**QUOTED PASSAGE**:

┏━━

In some example embodiment, the page cache, which not only stores the recently used virtual memory pages and blocks, also provides recency information (e.g., access generation bits) and page-level access frequency information for promotion page selection. Further, the page cache also provides the write back buffers for temporarily storing demoted local pages. In some example cases, when page migration is initiated (see e.g., FIG. 5) it can request for a number of hot pages from the page cache. Such hot pages can be selected from a hot page vector. The hot page vector includes the highest bits of the reference counters. Both generation bits and reference counters may be periodically cleared such that: the older generation bits are cleared and used to record recent generation access information; the lower-bits of the reference counters are cleared and higher bits are rotated into lower bits to keep track of history information. In some embodiments, the generation bits are used for victim page selection. The selection logic chooses the victim pages within a cache set and selects the first page that has not been accessed in the more recent generation. This selection may be accomplished through AND'ing these bits. A first-zero logic may be used to select such a page.

┗━━

**DATASET RECORDS**:
┏━━

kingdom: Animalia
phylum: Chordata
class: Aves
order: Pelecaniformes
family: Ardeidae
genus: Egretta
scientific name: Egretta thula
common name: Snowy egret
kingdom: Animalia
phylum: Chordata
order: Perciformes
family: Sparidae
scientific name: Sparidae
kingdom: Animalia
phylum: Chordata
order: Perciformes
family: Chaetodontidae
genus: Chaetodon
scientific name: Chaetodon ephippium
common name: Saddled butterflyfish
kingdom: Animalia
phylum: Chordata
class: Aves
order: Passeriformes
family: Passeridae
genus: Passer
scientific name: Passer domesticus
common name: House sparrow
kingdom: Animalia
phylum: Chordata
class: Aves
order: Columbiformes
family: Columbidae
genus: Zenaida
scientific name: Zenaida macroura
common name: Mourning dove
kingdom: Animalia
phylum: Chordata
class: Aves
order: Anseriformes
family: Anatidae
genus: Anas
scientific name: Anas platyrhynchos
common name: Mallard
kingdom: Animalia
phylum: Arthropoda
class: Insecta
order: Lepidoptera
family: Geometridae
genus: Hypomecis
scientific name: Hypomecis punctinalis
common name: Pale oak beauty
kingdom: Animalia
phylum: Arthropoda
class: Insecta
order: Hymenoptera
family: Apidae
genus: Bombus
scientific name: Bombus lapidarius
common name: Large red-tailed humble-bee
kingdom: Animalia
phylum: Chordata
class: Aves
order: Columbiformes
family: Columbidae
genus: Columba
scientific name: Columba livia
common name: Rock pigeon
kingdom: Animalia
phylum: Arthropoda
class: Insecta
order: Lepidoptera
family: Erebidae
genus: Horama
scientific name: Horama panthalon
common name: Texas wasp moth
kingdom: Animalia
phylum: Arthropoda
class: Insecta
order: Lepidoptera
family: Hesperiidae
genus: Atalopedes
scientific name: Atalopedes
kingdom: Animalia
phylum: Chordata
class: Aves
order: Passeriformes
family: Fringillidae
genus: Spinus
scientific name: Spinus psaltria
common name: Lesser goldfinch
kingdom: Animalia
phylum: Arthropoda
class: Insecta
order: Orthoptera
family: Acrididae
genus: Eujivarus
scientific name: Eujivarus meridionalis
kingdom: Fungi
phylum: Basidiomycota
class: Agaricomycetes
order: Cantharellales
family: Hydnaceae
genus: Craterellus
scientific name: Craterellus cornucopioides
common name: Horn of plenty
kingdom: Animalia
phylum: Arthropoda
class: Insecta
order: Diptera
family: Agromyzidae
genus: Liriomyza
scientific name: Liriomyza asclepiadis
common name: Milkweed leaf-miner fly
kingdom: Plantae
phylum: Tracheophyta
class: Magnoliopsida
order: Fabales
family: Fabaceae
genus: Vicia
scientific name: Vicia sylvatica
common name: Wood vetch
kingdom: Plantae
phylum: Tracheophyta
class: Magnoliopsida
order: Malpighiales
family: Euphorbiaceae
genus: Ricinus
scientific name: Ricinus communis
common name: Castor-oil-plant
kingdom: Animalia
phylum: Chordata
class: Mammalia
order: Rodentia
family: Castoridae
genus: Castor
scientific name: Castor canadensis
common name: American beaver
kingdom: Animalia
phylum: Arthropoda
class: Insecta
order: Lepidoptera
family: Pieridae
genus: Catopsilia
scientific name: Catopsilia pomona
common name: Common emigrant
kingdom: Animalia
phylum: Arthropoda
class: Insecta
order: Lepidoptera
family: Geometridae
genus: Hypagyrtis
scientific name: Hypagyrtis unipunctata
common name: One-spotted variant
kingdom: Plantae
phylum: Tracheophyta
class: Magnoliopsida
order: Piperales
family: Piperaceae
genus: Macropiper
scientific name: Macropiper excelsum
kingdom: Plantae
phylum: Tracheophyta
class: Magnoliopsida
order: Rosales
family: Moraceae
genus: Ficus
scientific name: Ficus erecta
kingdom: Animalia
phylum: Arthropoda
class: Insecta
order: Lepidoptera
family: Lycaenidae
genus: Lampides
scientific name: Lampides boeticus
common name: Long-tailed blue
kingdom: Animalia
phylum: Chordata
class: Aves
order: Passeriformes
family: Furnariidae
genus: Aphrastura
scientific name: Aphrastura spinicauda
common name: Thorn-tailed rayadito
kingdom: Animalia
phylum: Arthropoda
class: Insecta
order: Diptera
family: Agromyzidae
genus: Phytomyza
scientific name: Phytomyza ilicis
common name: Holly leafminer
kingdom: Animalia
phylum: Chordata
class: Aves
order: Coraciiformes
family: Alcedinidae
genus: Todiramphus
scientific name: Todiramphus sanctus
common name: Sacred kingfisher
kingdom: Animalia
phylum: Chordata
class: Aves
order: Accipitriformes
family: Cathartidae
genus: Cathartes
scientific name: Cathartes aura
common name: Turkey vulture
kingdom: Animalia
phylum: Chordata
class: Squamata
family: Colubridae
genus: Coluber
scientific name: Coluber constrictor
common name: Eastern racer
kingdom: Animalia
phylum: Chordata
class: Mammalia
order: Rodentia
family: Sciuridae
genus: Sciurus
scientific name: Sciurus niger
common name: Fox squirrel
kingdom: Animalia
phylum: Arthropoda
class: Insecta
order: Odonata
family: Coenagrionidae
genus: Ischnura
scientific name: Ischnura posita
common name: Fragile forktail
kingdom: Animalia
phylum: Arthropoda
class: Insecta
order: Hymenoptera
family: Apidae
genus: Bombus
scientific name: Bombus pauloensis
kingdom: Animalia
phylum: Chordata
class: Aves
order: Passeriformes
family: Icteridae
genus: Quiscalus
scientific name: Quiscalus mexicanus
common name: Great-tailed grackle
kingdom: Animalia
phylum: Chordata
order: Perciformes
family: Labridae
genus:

┗━━

**WHAT TO DO**:
**1.** Do these statements agree with the page-cache passage? Answer yes or no for each and quote the deciding words. (a) The hot page vector includes the lowest bits of the reference counters. (b) The generation bits are used for victim page selection. (c) The page cache provides write back buffers for temporarily storing demoted local pages.
**2.** Carry on the page-cache passage from its last sentence.

**RESPONSES TO THE TASKS**:
**1.**
(a) No: "The hot page vector includes the highest bits of the reference counters."
(b) Yes: "In some embodiments, the generation bits are used for victim page selection."
(c) Yes: "Further, the page cache also provides the write back buffers for temporarily storing demoted local pages."

**2.**
In some example embodiments, the method 1600 is executed to select cold pages from the local memory to be replaced using reference history information (e.g., available in page table access bits as illustrated in FIG. 15). The method 1600 is executed to identify “hot pages,” “cold pages,” and swap each pair of “cold” and “hot” pages. The swapping includes the swapping of both page content and address mapping/re-mapping. The processor Translation Lookaside Buffer (TLB) is refreshed (e.g., a TLB shootdown is implemented), potentially in batch, to reflect such address mapping changes. The non-present blocks in each “hot page” are read from the memory blade before the swapping and the “cold page” can also be temporarily stored in page cache and gradually written-back to the memory blade. In some example embodiments, the memory blade may restrict a page being migrated into a compute blade's local memory if this page is read-only shared among multiple compute blades at this time. Read only information and the number of compute blades accessing the page is recorded in the page cache, and used to avoid the selection of such hot-pages for migration.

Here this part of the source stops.